* [What you should do] Count the lines in the rows below that contain "sigma", where case counts, and give only the number.

Raw data start

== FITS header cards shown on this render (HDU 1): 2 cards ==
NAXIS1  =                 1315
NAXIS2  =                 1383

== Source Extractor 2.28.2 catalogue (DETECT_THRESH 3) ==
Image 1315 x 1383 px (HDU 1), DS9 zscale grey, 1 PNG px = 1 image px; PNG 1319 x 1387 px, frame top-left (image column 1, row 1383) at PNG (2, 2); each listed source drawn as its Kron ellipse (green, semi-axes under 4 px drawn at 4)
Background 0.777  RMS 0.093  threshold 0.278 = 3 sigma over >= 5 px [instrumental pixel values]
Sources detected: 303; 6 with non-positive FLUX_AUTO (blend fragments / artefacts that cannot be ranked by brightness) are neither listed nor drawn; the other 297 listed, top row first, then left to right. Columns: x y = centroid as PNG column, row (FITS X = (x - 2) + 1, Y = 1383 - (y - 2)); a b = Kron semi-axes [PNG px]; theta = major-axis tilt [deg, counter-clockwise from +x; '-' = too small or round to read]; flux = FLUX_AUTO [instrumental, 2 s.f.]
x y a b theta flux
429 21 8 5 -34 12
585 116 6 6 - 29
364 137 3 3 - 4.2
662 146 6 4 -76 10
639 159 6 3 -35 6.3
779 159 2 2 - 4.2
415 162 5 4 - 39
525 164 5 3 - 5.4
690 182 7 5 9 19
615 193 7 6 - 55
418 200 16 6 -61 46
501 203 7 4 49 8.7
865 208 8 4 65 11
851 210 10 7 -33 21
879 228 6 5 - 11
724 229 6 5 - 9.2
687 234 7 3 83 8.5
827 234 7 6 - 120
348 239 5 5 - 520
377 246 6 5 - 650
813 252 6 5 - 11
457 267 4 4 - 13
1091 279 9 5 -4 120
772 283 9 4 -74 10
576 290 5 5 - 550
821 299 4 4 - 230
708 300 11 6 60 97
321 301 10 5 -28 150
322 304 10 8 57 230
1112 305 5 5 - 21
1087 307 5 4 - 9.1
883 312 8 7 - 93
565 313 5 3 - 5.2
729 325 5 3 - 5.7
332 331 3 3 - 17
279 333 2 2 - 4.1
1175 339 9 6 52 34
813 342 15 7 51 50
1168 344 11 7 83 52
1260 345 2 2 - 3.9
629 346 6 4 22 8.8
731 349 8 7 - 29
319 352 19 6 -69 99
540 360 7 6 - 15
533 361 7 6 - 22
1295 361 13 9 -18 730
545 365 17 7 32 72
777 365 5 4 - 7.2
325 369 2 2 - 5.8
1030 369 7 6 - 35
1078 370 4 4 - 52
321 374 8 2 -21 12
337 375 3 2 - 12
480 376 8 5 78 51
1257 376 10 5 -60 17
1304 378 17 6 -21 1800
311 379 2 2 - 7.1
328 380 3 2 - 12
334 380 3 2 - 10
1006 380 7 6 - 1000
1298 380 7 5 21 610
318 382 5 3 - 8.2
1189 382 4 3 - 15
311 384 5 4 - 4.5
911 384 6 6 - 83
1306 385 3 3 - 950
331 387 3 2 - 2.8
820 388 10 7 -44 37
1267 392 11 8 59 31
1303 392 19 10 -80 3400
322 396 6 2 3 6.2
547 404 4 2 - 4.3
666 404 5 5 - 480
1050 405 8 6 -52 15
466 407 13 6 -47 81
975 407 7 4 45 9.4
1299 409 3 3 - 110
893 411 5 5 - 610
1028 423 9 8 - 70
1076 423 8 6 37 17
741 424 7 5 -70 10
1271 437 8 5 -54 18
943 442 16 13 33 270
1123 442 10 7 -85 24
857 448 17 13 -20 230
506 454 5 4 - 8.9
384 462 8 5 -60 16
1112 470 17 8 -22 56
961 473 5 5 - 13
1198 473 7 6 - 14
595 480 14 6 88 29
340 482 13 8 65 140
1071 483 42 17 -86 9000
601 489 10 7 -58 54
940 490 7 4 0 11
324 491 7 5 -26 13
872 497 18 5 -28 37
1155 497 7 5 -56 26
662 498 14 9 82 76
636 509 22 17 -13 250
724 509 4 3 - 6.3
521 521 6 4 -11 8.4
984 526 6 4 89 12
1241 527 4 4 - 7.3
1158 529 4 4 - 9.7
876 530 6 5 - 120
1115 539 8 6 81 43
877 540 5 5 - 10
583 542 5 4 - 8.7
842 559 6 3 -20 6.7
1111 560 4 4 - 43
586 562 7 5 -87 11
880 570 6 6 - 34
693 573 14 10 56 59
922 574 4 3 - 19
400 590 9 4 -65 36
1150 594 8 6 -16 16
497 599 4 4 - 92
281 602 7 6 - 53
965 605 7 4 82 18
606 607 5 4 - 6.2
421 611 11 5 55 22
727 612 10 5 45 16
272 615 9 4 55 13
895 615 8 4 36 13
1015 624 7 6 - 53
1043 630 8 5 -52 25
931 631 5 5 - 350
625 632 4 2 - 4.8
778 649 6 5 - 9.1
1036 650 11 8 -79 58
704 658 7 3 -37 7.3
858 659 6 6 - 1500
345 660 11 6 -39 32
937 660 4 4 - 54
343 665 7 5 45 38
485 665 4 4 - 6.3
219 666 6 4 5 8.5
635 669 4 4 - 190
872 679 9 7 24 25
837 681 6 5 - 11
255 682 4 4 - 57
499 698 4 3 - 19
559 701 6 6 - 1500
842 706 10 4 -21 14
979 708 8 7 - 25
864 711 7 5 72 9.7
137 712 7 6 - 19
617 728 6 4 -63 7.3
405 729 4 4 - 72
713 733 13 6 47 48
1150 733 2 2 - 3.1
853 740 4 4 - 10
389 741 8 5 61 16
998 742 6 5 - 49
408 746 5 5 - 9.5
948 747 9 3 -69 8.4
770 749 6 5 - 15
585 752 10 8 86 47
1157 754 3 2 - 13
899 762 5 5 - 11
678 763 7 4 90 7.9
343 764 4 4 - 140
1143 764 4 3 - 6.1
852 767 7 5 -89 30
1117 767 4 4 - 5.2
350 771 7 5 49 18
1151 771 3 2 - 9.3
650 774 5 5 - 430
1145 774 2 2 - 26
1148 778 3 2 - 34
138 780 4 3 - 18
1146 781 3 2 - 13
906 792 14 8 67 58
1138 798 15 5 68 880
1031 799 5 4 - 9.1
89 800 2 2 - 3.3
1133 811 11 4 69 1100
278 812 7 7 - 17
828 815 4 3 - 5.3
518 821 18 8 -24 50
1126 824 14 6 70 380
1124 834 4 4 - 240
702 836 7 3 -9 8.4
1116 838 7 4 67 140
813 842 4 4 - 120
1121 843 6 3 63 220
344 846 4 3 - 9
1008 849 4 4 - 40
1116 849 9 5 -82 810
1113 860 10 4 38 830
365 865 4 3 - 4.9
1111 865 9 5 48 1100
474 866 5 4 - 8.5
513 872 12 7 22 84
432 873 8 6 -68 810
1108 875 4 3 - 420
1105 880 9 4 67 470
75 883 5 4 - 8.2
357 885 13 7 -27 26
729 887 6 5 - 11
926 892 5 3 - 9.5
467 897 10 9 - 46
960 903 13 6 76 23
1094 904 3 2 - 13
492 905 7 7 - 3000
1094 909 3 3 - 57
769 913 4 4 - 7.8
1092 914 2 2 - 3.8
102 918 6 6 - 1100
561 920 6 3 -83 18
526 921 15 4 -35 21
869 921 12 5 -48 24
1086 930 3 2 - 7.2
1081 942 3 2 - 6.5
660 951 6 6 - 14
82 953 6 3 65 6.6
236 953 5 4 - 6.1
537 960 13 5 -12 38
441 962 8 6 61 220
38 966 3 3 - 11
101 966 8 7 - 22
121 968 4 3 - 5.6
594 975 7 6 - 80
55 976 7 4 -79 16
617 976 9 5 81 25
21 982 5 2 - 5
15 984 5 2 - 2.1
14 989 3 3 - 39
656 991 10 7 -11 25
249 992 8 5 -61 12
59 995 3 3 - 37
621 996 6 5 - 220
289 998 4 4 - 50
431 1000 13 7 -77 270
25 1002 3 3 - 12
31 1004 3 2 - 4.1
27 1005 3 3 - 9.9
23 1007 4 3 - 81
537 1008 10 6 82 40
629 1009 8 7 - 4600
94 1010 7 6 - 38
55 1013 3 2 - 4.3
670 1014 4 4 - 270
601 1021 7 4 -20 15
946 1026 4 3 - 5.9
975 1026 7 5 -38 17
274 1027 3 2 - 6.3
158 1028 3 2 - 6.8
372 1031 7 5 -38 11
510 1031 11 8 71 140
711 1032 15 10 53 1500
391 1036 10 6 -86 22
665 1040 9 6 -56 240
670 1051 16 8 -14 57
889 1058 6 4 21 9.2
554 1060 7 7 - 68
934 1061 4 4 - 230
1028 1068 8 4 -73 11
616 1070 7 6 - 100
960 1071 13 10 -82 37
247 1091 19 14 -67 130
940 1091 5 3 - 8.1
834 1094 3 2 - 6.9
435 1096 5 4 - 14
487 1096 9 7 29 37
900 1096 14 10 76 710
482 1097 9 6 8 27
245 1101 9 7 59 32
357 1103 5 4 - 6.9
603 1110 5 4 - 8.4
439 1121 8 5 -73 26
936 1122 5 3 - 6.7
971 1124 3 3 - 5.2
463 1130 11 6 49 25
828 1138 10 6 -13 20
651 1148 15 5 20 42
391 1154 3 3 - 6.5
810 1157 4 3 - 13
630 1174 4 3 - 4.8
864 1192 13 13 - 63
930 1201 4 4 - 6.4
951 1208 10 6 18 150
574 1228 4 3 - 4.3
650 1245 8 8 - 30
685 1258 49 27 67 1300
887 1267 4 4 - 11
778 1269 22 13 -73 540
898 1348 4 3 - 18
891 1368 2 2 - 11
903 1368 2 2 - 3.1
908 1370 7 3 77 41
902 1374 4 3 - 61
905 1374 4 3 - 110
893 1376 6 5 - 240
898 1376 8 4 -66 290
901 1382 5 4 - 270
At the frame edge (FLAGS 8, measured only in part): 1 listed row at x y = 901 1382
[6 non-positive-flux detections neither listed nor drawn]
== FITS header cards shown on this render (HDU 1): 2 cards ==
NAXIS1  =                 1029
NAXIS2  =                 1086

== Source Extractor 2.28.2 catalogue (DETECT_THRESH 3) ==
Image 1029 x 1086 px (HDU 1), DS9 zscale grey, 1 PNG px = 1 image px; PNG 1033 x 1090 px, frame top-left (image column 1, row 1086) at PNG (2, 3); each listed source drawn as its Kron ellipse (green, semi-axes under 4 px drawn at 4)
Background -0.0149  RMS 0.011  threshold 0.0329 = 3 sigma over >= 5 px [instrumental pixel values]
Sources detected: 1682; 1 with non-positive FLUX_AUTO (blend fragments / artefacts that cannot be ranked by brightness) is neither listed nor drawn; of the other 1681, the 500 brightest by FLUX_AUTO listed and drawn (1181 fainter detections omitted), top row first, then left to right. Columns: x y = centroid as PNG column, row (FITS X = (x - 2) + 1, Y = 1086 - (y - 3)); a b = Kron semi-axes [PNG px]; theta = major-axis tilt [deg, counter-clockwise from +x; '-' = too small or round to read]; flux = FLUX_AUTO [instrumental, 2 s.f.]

Raw data end

* [Expected answer] 2